[TASK DESCRIPTION]
Whenever the string "optical" appears in a line below, please copy the line out.

[Opening MATERIAL FOR THE TASK section]

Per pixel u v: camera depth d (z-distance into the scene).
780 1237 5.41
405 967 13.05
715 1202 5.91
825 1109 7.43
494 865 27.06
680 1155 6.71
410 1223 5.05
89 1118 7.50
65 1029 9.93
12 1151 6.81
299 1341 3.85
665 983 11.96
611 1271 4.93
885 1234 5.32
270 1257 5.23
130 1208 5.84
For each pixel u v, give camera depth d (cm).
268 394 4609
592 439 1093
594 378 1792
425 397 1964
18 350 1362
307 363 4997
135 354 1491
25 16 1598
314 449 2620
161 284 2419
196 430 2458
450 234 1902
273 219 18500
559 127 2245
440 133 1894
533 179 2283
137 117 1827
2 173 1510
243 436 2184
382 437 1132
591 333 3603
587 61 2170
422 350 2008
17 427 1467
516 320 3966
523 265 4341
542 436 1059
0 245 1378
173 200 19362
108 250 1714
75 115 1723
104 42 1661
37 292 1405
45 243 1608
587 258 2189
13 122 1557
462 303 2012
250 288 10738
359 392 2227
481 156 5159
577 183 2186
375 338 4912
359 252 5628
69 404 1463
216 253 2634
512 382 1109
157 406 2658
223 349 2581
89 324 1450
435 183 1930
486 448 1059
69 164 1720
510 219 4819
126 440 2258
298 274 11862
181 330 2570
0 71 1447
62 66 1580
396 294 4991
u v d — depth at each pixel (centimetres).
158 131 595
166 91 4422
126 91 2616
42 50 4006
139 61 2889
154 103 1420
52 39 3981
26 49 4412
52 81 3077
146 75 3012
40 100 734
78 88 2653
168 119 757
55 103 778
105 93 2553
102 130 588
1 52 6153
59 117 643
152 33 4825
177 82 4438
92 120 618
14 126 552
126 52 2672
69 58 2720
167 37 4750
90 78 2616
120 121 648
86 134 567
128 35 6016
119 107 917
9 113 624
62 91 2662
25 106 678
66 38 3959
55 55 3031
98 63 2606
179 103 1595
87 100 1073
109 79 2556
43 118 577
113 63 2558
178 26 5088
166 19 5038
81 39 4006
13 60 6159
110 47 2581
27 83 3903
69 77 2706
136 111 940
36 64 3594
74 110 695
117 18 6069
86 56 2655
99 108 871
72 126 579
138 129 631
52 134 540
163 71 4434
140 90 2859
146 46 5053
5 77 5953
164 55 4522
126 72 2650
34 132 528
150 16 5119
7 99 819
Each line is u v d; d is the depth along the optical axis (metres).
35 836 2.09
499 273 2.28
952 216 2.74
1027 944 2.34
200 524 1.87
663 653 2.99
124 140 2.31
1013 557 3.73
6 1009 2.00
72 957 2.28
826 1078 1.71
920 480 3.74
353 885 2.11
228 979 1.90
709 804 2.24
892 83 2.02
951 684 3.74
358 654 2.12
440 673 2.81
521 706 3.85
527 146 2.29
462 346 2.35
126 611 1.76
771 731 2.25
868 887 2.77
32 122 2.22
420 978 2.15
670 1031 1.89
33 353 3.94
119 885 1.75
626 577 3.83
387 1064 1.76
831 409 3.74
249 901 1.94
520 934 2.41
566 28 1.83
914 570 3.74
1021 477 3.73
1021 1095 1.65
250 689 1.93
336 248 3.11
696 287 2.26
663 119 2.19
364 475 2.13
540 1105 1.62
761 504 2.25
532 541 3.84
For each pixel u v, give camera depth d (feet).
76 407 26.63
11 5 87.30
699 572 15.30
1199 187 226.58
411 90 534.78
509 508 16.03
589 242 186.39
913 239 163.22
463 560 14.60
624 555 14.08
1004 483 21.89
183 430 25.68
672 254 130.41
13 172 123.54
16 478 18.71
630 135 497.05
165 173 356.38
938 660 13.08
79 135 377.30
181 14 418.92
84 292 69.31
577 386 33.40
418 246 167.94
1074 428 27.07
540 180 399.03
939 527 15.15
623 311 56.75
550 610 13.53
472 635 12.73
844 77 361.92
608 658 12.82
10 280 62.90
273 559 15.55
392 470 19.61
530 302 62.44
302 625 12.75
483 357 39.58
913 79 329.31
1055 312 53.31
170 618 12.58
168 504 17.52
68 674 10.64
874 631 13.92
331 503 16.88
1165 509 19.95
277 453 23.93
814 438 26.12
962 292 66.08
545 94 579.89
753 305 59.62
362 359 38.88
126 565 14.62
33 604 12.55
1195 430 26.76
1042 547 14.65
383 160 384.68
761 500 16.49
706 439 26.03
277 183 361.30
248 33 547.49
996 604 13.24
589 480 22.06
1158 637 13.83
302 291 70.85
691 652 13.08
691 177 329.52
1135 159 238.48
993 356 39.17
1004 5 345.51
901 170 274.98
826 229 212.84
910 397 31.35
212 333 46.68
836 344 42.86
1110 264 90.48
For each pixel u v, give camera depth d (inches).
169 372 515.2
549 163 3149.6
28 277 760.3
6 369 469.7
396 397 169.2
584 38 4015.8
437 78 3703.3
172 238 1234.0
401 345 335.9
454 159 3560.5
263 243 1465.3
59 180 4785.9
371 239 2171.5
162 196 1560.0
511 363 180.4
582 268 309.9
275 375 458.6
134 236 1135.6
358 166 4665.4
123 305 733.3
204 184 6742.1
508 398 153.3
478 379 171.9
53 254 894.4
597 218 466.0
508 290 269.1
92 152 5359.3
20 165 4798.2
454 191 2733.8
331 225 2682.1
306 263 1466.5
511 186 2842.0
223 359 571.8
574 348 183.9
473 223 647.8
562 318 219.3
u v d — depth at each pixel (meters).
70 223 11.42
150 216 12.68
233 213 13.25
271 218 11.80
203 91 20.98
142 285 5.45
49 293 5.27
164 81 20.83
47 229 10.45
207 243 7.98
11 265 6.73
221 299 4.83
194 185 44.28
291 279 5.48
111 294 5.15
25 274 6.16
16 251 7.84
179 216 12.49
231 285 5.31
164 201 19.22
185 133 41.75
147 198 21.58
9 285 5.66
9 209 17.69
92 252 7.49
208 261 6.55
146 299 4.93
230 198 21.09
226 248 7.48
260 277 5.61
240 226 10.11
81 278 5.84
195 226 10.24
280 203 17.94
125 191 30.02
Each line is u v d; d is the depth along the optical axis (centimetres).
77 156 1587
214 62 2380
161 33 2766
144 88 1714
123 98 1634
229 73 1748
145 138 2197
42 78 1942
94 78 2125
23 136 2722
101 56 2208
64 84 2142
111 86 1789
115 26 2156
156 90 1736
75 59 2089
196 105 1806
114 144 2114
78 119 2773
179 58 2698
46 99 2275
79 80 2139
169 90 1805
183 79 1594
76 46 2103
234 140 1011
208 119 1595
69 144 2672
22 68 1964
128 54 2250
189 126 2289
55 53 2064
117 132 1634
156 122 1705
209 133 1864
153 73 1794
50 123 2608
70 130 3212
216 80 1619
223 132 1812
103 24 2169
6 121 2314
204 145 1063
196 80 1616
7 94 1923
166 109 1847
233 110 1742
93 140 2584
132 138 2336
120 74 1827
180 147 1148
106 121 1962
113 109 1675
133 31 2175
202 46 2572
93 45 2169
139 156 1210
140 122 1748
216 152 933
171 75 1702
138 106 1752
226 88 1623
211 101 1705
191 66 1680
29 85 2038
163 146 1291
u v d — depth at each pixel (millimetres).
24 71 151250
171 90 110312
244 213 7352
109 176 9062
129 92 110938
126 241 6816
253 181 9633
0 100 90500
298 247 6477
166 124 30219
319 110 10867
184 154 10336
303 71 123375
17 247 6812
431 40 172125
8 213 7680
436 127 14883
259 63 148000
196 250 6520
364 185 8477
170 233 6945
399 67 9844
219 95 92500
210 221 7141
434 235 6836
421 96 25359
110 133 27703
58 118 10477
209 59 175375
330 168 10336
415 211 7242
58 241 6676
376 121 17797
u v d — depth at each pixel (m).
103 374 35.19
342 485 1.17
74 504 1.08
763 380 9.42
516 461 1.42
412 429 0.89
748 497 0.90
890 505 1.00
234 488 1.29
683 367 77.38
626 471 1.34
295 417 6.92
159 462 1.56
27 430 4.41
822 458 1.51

[Closing MATERIAL FOR THE TASK section]

[RESPONSE]
Each line is u v d; d is the depth along the optical axis (metres).
Each line is u v d; d is the depth along the optical axis (centimetres).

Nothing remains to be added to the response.